SOURCE TEXT:
((

During November, I think I've focused more on the globalization theme than international migration. For a variety of reasons, I've got globalization on the brain. Today is the 10th-year anniversary of the shutdown of the WTO Ministerial in Seattle. There are a lot of stories in the press commemorating the event and I had a hard time finding one that could serve as a good sounding board for my own reflections. I settled on this celebration of US Senator Sherrod Brown because both of us were there during the riots and both us are working to address brain drain concerns in Ohio:
Fair Trade is vital to our nation's economic future.Trade can create new jobs in exporting industries, but trade can destroy jobs when imports replace the output of domestic firms. Because current trade policy has accelerated the trade deficit, eliminated manufacturing jobs, and stagnated wages, more jobs have been displaced by imports than created by exports. The United States has lost more than 3 million manufacturing jobs since 2000 – that's one in six good paying jobs.Trade deals like NAFTA, CAFTA and China PNTR were written and negotiated by multinational corporations and lack protections for workers, the environment, and food and product safety.
Those are Brown's words. He was part of the union march against the WTO and he has seen how globalization can ravage a community. In 1999, I shared the same sentiments. I was about two years removed from a lobbyist internship with Amnesty International in Washington, DC. A friend of mine from my stint at the University of Vermont was a staffer for "Socialist Congressman" Bernie Sanders. You can get a sense of his pro-labor activism here. He made enough of an impression upon me that I tried to push Amnesty International to back the anti-globalization movement. Ironically, AI would eventually join the cause and I've come to think that the expansion of their mission was a mistake. That's another story for another time.

))

YOUR INSTRUCTIONS:
Write out the passage of the post on the Seattle WTO protests word for word, everything from "Those are Brown's" down to "for another time.".

EXTRACTED RECORDS:
((

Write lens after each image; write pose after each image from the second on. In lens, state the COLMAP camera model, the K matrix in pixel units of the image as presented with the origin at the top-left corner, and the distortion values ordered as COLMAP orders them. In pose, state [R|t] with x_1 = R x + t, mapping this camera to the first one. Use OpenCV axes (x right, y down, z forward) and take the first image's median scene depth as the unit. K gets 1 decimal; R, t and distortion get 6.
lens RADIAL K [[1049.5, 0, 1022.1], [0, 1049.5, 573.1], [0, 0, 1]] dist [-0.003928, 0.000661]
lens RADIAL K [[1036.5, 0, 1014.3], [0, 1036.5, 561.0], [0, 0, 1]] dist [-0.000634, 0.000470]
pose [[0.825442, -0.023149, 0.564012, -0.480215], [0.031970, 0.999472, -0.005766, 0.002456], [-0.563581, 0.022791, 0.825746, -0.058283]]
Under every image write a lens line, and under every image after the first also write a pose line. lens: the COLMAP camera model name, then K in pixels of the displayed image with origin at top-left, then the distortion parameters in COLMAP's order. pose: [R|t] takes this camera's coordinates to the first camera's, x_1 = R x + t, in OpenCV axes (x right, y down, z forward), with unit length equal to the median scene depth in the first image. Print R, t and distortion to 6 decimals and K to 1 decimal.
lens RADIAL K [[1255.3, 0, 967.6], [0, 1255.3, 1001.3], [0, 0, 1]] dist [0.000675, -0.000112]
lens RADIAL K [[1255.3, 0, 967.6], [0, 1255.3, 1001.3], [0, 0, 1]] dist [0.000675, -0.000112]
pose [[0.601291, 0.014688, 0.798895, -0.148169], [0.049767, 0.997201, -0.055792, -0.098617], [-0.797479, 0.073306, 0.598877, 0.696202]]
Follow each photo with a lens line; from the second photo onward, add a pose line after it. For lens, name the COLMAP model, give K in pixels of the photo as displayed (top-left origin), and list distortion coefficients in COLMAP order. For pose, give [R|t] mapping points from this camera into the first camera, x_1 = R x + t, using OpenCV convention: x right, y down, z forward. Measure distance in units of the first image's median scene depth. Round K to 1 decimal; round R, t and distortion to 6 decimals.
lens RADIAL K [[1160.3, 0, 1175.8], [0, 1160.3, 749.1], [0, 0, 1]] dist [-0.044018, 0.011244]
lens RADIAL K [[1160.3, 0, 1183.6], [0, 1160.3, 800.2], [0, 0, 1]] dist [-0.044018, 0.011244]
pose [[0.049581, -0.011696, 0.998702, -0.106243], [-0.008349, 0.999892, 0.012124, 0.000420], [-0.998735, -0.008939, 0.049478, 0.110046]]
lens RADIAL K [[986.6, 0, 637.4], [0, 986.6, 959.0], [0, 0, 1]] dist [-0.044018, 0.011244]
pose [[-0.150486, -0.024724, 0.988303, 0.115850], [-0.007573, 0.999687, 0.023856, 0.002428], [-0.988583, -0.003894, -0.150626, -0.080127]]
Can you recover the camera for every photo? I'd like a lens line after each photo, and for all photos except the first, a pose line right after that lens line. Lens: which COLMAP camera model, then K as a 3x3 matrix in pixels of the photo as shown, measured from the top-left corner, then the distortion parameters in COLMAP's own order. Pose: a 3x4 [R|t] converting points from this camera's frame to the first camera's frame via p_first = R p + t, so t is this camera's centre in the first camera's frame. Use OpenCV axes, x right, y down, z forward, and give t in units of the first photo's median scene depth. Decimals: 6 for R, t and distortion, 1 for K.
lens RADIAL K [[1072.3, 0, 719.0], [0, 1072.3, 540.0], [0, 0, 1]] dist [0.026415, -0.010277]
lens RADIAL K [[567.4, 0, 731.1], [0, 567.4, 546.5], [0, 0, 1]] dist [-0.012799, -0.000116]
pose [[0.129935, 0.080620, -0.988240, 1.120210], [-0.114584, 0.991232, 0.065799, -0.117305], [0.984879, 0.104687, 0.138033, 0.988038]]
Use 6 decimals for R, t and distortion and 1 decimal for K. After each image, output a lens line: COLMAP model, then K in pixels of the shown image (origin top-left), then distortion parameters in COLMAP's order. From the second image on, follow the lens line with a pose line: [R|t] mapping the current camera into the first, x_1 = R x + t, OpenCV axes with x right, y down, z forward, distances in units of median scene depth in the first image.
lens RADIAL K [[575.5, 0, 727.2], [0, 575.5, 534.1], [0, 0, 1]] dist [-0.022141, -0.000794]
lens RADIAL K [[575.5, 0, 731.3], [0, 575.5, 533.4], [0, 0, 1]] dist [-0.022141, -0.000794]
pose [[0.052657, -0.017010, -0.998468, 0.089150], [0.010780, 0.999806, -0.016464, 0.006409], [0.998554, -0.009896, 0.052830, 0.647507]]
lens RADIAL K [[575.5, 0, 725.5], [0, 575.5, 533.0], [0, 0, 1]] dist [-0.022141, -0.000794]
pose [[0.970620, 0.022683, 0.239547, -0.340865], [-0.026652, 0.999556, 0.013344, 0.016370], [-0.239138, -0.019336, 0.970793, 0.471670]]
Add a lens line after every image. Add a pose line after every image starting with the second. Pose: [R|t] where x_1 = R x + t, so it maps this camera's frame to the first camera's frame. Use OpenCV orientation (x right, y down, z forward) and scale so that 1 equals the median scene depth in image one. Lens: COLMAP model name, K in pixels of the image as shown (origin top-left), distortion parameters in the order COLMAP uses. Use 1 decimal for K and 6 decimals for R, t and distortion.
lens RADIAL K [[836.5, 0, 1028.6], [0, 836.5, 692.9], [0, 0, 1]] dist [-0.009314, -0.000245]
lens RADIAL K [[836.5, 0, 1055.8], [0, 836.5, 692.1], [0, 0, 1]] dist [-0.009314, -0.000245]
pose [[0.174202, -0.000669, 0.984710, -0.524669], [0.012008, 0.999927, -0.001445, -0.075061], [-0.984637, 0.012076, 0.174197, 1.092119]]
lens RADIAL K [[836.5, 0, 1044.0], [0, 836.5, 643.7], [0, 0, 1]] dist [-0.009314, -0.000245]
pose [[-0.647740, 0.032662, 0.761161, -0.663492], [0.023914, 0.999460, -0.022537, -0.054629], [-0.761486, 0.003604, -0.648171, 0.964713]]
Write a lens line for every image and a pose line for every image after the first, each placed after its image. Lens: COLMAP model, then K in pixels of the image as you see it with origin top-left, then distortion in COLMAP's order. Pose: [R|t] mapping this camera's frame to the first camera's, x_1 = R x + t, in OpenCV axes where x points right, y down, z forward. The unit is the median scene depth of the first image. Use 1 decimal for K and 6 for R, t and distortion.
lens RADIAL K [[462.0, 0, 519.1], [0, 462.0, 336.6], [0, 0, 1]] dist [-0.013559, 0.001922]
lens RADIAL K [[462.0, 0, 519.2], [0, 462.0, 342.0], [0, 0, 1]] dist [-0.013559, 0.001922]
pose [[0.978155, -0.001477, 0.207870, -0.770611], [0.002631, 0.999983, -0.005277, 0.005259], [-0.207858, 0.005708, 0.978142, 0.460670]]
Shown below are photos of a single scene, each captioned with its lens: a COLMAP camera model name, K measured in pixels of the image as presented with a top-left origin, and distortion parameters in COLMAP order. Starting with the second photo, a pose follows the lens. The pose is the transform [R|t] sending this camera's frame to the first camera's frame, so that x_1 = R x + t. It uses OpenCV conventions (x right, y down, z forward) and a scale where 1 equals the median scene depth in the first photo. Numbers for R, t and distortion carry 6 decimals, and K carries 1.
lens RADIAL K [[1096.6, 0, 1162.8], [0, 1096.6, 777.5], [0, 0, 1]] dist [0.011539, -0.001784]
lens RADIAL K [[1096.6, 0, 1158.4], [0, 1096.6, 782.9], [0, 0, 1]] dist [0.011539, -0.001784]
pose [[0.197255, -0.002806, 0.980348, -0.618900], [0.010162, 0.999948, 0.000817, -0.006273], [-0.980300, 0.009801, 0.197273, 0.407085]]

))

YOUR RESPONSE:
Those are Brown's words. He was part of the union march against the WTO and he has seen how globalization can ravage a community. In 1999, I shared the same sentiments. I was about two years removed from a lobbyist internship with Amnesty International in Washington, DC. A friend of mine from my stint at the University of Vermont was a staffer for "Socialist Congressman" Bernie Sanders. You can get a sense of his pro-labor activism here. He made enough of an impression upon me that I tried to push Amnesty International to back the anti-globalization movement. Ironically, AI would eventually join the cause and I've come to think that the expansion of their mission was a mistake. That's another story for another time.